#### [Exercise prompt]
Output all entries precisely and leave out the pictures.
(Stored data Opens)
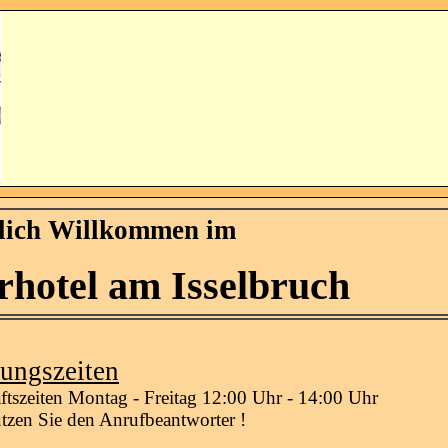
lich Willkommen im
rhotel am Isselbruch
ungszeiten
tszeiten Montag - Freitag 12:00 Uhr - 14:00 Uhr
utzen Sie den Anrufbeantworter !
(Stored data Closes)
#### [Answer to the problem]
lich Willkommen im
rhotel am Isselbruch
ungszeiten
tszeiten Montag - Freitag 12:00 Uhr - 14:00 Uhr
utzen Sie den Anrufbeantworter !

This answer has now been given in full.